Sun Shengzi, Guo Binghui, Mi Zhilong, Zheng Zhiming
Beijing Advanced Innovation Center for Big Data and Brain Computing and NLSDE, Beihang University, Beijing, 100191, China.
Peng Cheng Laboratory, Shenzhen, 518055, Guangdong Province, China.
Sci Rep. 2021 Oct 13;11(1):20319. doi: 10.1038/s41598-021-92750-7.
Cross-modal retrieval has become a topic of popularity, since multi-data is heterogeneous and the similarities between different forms of information are worthy of attention. Traditional single-modal methods reconstruct the original information and lack of considering the semantic similarity between different data. In this work, a cross-modal semantic autoencoder with embedding consensus (CSAEC) is proposed, mapping the original data to a low-dimensional shared space to retain semantic information. Considering the similarity between the modalities, an automatic encoder is utilized to associate the feature projection to the semantic code vector.

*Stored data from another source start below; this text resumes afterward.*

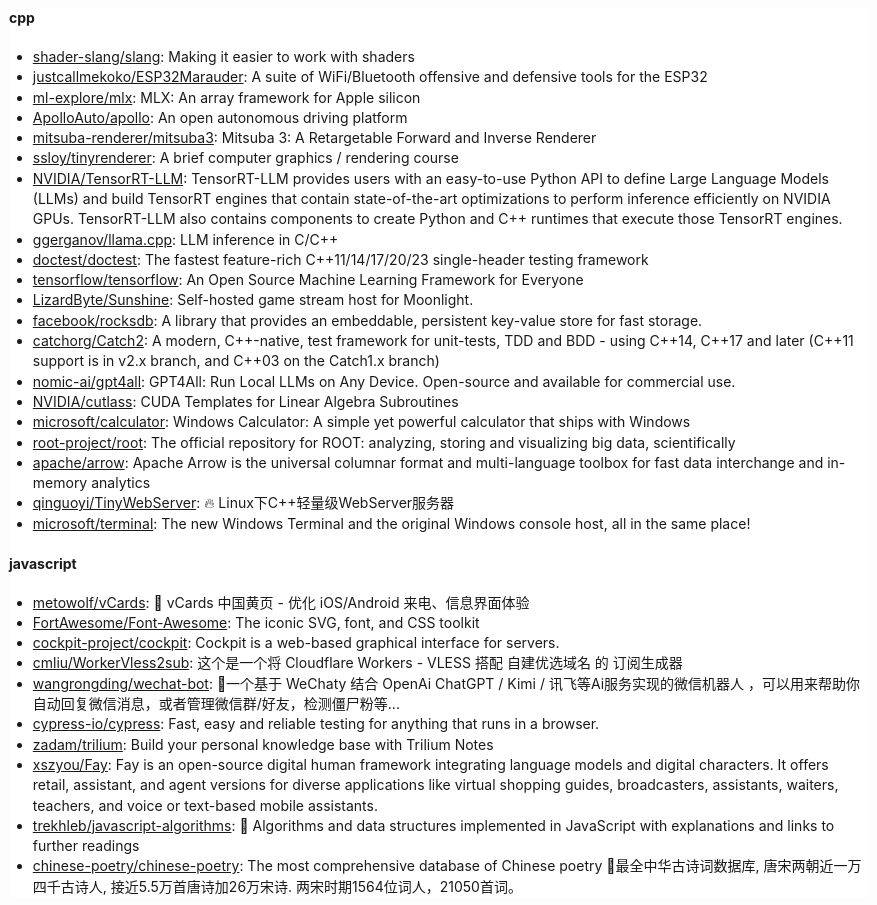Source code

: #### cpp
* [shader-slang/slang](https://github.com/shader-slang/slang): Making it easier to work with shaders
* [justcallmekoko/ESP32Marauder](https://github.com/justcallmekoko/ESP32Marauder): A suite of WiFi/Bluetooth offensive and defensive tools for the ESP32
* [ml-explore/mlx](https://github.com/ml-explore/mlx): MLX: An array framework for Apple silicon
* [ApolloAuto/apollo](https://github.com/ApolloAuto/apollo): An open autonomous driving platform
* [mitsuba-renderer/mitsuba3](https://github.com/mitsuba-renderer/mitsuba3): Mitsuba 3: A Retargetable Forward and Inverse Renderer
* [ssloy/tinyrenderer](https://github.com/ssloy/tinyrenderer): A brief computer graphics / rendering course
* [NVIDIA/TensorRT-LLM](https://github.com/NVIDIA/TensorRT-LLM): TensorRT-LLM provides users with an easy-to-use Python API to define Large Language Models (LLMs) and build TensorRT engines that contain state-of-the-art optimizations to perform inference efficiently on NVIDIA GPUs. TensorRT-LLM also contains components to create Python and C++ runtimes that execute those TensorRT engines.
* [ggerganov/llama.cpp](https://github.com/ggerganov/llama.cpp): LLM inference in C/C++
* [doctest/doctest](https://github.com/doctest/doctest): The fastest feature-rich C++11/14/17/20/23 single-header testing framework
* [tensorflow/tensorflow](https://github.com/tensorflow/tensorflow): An Open Source Machine Learning Framework for Everyone
* [LizardByte/Sunshine](https://github.com/LizardByte/Sunshine): Self-hosted game stream host for Moonlight.
* [facebook/rocksdb](https://github.com/facebook/rocksdb): A library that provides an embeddable, persistent key-value store for fast storage.
* [catchorg/Catch2](https://github.com/catchorg/Catch2): A modern, C++-native, test framework for unit-tests, TDD and BDD - using C++14, C++17 and later (C++11 support is in v2.x branch, and C++03 on the Catch1.x branch)
* [nomic-ai/gpt4all](https://github.com/nomic-ai/gpt4all): GPT4All: Run Local LLMs on Any Device. Open-source and available for commercial use.
* [NVIDIA/cutlass](https://github.com/NVIDIA/cutlass): CUDA Templates for Linear Algebra Subroutines
* [microsoft/calculator](https://github.com/microsoft/calculator): Windows Calculator: A simple yet powerful calculator that ships with Windows
* [root-project/root](https://github.com/root-project/root): The official repository for ROOT: analyzing, storing and visualizing big data, scientifically
* [apache/arrow](https://github.com/apache/arrow): Apache Arrow is the universal columnar format and multi-language toolbox for fast data interchange and in-memory analytics
* [qinguoyi/TinyWebServer](https://github.com/qinguoyi/TinyWebServer): 🔥 Linux下C++轻量级WebServer服务器
* [microsoft/terminal](https://github.com/microsoft/terminal): The new Windows Terminal and the original Windows console host, all in the same place!

#### javascript
* [metowolf/vCards](https://github.com/metowolf/vCards): 📡️ vCards 中国黄页 - 优化 iOS/Android 来电、信息界面体验
* [FortAwesome/Font-Awesome](https://github.com/FortAwesome/Font-Awesome): The iconic SVG, font, and CSS toolkit
* [cockpit-project/cockpit](https://github.com/cockpit-project/cockpit): Cockpit is a web-based graphical interface for servers.
* [cmliu/WorkerVless2sub](https://github.com/cmliu/WorkerVless2sub): 这个是一个将 Cloudflare Workers - VLESS 搭配 自建优选域名 的 订阅生成器
* [wangrongding/wechat-bot](https://github.com/wangrongding/wechat-bot): 🤖一个基于 WeChaty 结合 OpenAi ChatGPT / Kimi / 讯飞等Ai服务实现的微信机器人 ，可以用来帮助你自动回复微信消息，或者管理微信群/好友，检测僵尸粉等...
* [cypress-io/cypress](https://github.com/cypress-io/cypress): Fast, easy and reliable testing for anything that runs in a browser.
* [zadam/trilium](https://github.com/zadam/trilium): Build your personal knowledge base with Trilium Notes
* [xszyou/Fay](https://github.com/xszyou/Fay): Fay is an open-source digital human framework integrating language models and digital characters. It offers retail, assistant, and agent versions for diverse applications like virtual shopping guides, broadcasters, assistants, waiters, teachers, and voice or text-based mobile assistants.
* [trekhleb/javascript-algorithms](https://github.com/trekhleb/javascript-algorithms): 📝 Algorithms and data structures implemented in JavaScript with explanations and links to further readings
* [chinese-poetry/chinese-poetry](https://github.com/chinese-poetry/chinese-poetry): The most comprehensive database of Chinese poetry 🧶最全中华古诗词数据库, 唐宋两朝近一万四千古诗人, 接近5.5万首唐诗加26万宋诗. 两宋时期1564位词人，21050首词。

In addition, regularization and sparse constraints are applied to low-dimensional matrices to balance reconstruction errors. The high dimensional data is transformed into semantic code vector. Different models are constrained by parameters to achieve denoising. The experiments on four multi-modal data sets show that the query results are improved and effective cross-modal retrieval is achieved. Further, CSAEC can also be applied to fields related to computer and network such as deep and subspace learning. The model breaks through the obstacles in traditional methods, using deep learning methods innovatively to convert multi-modal data into abstract expression, which can get better accuracy and achieve better results in recognition.
跨模态检索已成为一个热门话题,因为多数据具有异构性,不同形式信息之间的相似性值得关注。传统的单模态方法会重建原始信息,且缺乏对不同数据之间语义相似性的考虑。在这项工作中,提出了一种具有嵌入一致性的跨模态语义自动编码器(CSAEC),将原始数据映射到低维共享空间以保留语义信息。考虑到模态之间的相似性,利用自动编码器将特征投影与语义代码向量相关联。此外,对低维矩阵应用正则化和稀疏约束以平衡重建误差。高维数据被转换为语义代码向量。不同模型通过参数进行约束以实现去噪。在四个多模态数据集上的实验表明,查询结果得到了改善,实现了有效的跨模态检索。此外,CSAEC还可应用于计算机和网络相关领域,如深度学习和子空间学习。该模型突破了传统方法中的障碍,创新性地使用深度学习方法将多模态数据转换为抽象表达,在识别中能够获得更好的准确性并取得更好的结果。